De tekeningen bieden niet alleen een uniek inzicht in de kunstopleiding in de eerste helft van de 19de eeuw, maar ook in de toen heersende schoonheidsidealen die daaraan ten grondslag lagen.
Naast proportieleer en studie van de anatomie vormde het tekenen de onmisbare basis voor alle verdere kunstbeoefening. Het accent lag daarbij op het nastreven van perfecte schoonheid, die gevonden werd in de klassieke voorbeelden uit de Griekse en Romeinse oudheid. De studenten begonnen dan ook met het natekenen van pleisterafgietsels naar beroemde klassieke sculpturen die geacht werden de ‘ideale schoonheid’ te belichamen. Daarna volgde het tekenen naar levend naaktmodel, waarin diezelfde idealen dienden te worden toegepast. Niet alle ingehuurde – vaak van de straat geplukte – modellen – zullen aan die hoge schoonheidseisen hebben voldaan, maar in dat geval werden de smetten van moeder natuur wel wat ‘opgepoetst’ tot: het ideale naakt!
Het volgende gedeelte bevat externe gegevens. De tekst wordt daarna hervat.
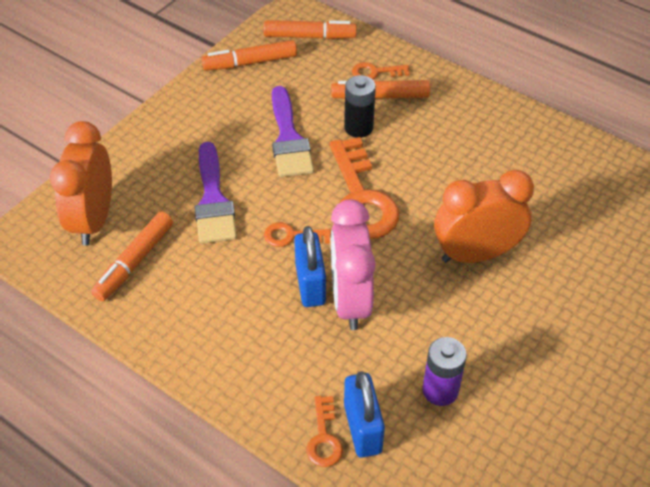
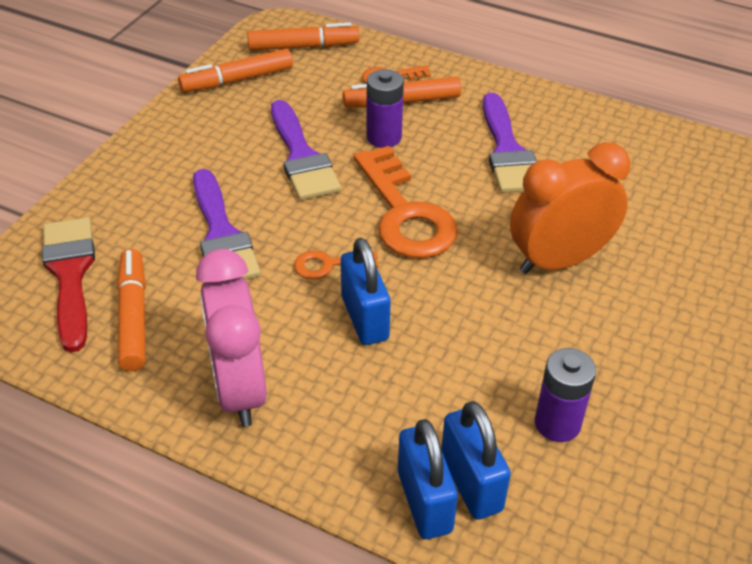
camera: 10 degrees left, 5 degrees down
(93, 220) = (70, 274): orange clock -> red brush
(135, 261) = (133, 317): orange marker -> orange marker turned 150 degrees clockwise
(324, 437) = (424, 501): orange key -> blue padlock
(350, 300) = (419, 331): pink clock -> pink clock (239, 389)
(358, 128) = (384, 137): black battery -> purple battery
(457, 151) = (507, 151): none -> purple brush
De nu voor het eerst getoonde tekeningen van Paul Tetar van Elven zijn niet alleen representatief voor de kunstopleiding en artistieke denkbeelden van de eerste helft van de 19de eeuw, maar volgens John Sillevis, kunsthistoricus en oud hoofdconservator Kunstmuseum Den Haag, ook van een exceptionele kwaliteit.
Zij vormen bovendien een unieke bron van informatie over een periode waarvan de meeste sporen onder de vernieuwingsdrang van de 20ste eeuw letterlijk zijn uitgewist.
De tentoonstelling werd samengesteld door gastconservator Nina Reid (1998), die zich tijdens haar studie kunstgeschiedenis specialiseerde in het tekenonderwijs. Zij is tevens de auteur van de gelijknamige publicatie.